During the day, the sensation is almost bearable. She wears headphones and wool sweaters all the time now. Mom scolds her for being inattentive and Danny makes a face when he touches her scratchy clothes, but the prickly fabric and loud music dull her senses to keep her sane. While the sun sits above the horizon, Jazz can use psychology buzzwords to logic away the crawling beneath her skin, telling herself that it's merely psychosomatic or a trauma response or maybe even a low level hallucination, that certainly she can't actually be aware of microscopic movements in her bloodstream.

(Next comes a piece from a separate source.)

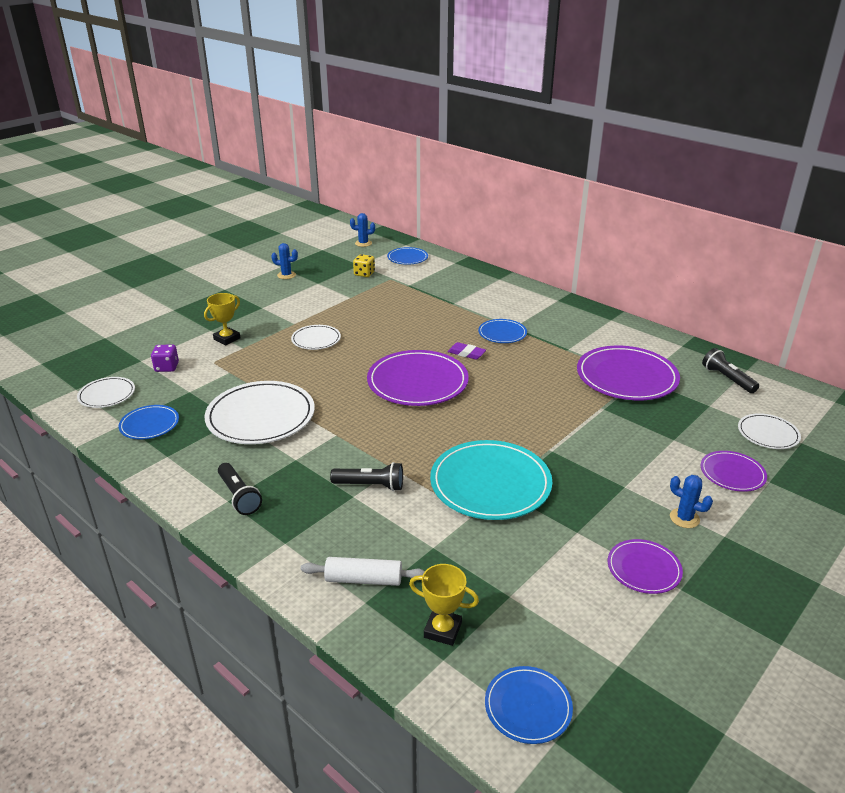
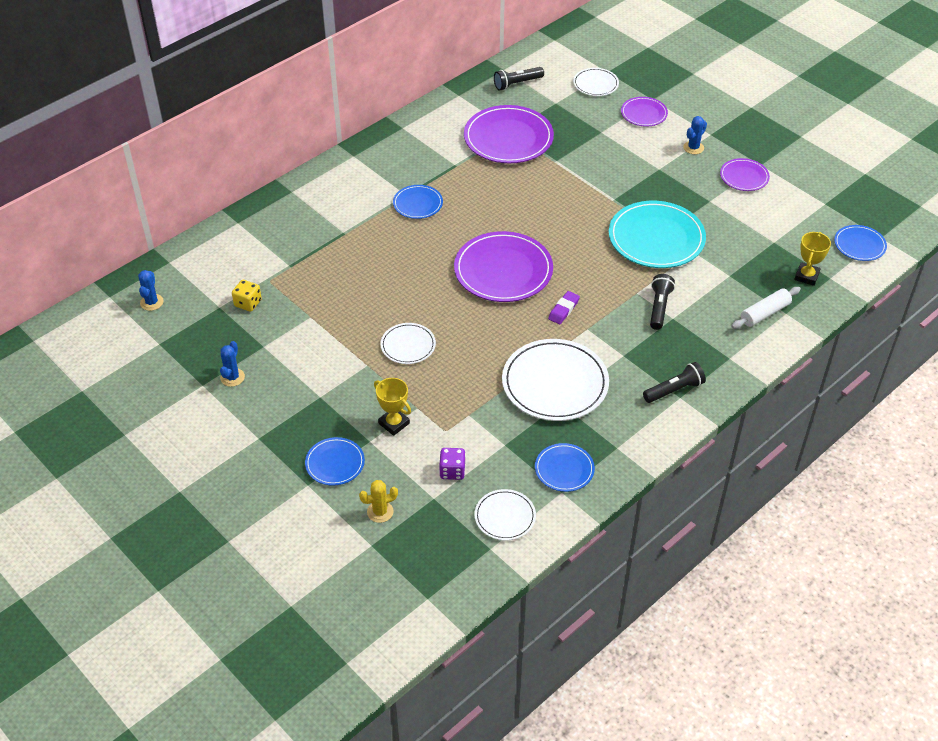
camera: 85 degrees left, 15 degrees up
white rolling pin [301,557,425,586] -> white rolling pin turned 45 degrees clockwise [731,287,801,329]
blue plate [387,247,428,265] -> blue plate moved to [305,437,365,485]
purple eraser [448,342,486,360] -> purple eraser moved to [548,291,580,324]
none -> yellow cactus [359,480,398,523]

But when Jazz lies awake at night, waiting for sleep that will never come, her insides itch. Her veins feel too tight, as if there is not enough room to fit both her blood cells and machinery. Sometimes she wonders if slashing her wrists would relieve the pressure. She fantasizes about it, turning the idea over until she can almost picture it, finding perverse pleasure in the mental image of her blood splashed on the bathroom floor. Fear is the only thing stopping her from pressing a sharp blade against the soft skin of her inner wrists. She's too afraid of what she'd find, terrified that the contents of her her veins may be more metal than blood.
On her worst nights, Jazz can hear them. She can hear the tiny machines buzzing inside her body, hear their jointed steel limbs scraping against the walls of her blood vessels. She wonders how many capillaries they have crushed during their travels, how many of her cells have been killed and replaced with computers.
Worst of all, she doesn't even know if any of it is real. Is it real? Does it matter? It feels real, the tugging and buzzing and pinching of invaders under her skin.
Jazz's body no longer feels like it's her own. Her organs are on loan, biding their time until Vlad recalls her anatomy into his service. Her skeleton and muscular structure are merely supports for the robots that have taken up residence in her cardiovascular system. There is no recourse. There is no cure. She can only lie awake and dread the day that her borrowed body is made into a weapon.